Regarding the change in weather on February 15, a weather broadcaster used the expression: "I was ‘bewildered’ by the weather that went from spring to winter in one day,” but did not explain that the cause was climate warming. As a result of the first greenhouse gas observation at the Daesan Industrial Complex in South Chungcheong Province on January 14, the atmospheric concentration of carbon dioxide was 480 ppm. The Korea Meteorological Science Research Institute only explained this as the level of emission concentration caused by artificial pollutants. If the global average is 480 ppm, this is a threshold that exceeds the global average temperature of 2 degrees, according to the National Weather Service. The increase in greenhouse gases is entering an irreversible state.
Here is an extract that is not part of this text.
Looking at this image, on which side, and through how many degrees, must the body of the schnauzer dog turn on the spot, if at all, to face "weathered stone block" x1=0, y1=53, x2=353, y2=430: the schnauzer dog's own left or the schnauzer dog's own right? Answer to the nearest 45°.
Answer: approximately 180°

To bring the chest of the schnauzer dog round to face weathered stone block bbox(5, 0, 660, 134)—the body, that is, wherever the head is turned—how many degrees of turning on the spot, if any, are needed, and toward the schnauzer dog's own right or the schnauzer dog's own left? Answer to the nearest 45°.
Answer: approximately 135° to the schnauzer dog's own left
There was no response from the media. Whether it has value as main news, or will it make advertisers uncomfortable seems to be a more important criterion for judgment. The media's indifference based on commercial and selective criteria also shows that the climate crisis is just 'changeable weather' for the public.
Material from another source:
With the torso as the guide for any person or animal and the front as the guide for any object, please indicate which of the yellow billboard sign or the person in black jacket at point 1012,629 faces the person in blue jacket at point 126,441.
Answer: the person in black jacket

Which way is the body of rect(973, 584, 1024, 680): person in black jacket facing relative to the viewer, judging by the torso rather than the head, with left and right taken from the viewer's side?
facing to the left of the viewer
Preparing for a climate crisis is preparing for natural disasters caused by extreme weather changes that future generations will experience. We should be preparing for the ‘common home’ crisis mentioned by Pope Francis. However, when these countermeasures come up against the problem of reducing the pleasure and happiness of current consumption, most people choose a ‘private home’ where they find happiness through consumption, and the climate here becomes an area that has nothing to do with them.
The economically wealthy perceive it as a secure personal home for living in an environment unaffected by climate issues. Ultimately, the victims of ‘extreme weather changes’ are the economically poor. However, among climatologists, some do not hesitate to make skeptical remarks that there will be no future damage from extreme weather changes. This is because it is a story about something we have not experienced. Moreover, they also dismiss the climate crisis theory by saying that the increase in greenhouse gases related to climate change is meaningless.
Humans living in a common house only perceive their current home as their personal home. Do current generations still need to take responsibility for future generations? Rather than being concerned with these questions, parents are only interested in the current problems such as the academic competition among children.
There is controversy among scholars regarding the climate issue but in reality, the current situation is evolving from indifference to climate issues to a nonissue. This is because, in many public discussions related to responsibility for future generations, there is more interest in current happiness rather than the problems future generations may receive.
The current situation is one in which we do not agree with Jeremy Bentham's ‘utilitarian’ understanding that the happiness of the majority is true happiness. In such a situation, those who believe in God, who created the world, do not recognize the words of St. Paul: For in him were created all things in heaven and on earth, the visible and the invisible, whether thrones or dominions or principalities or powers; all things were created through him and for him (cf. Col 1:16). Are not our parishes also a 'private home' rather than a 'common home'?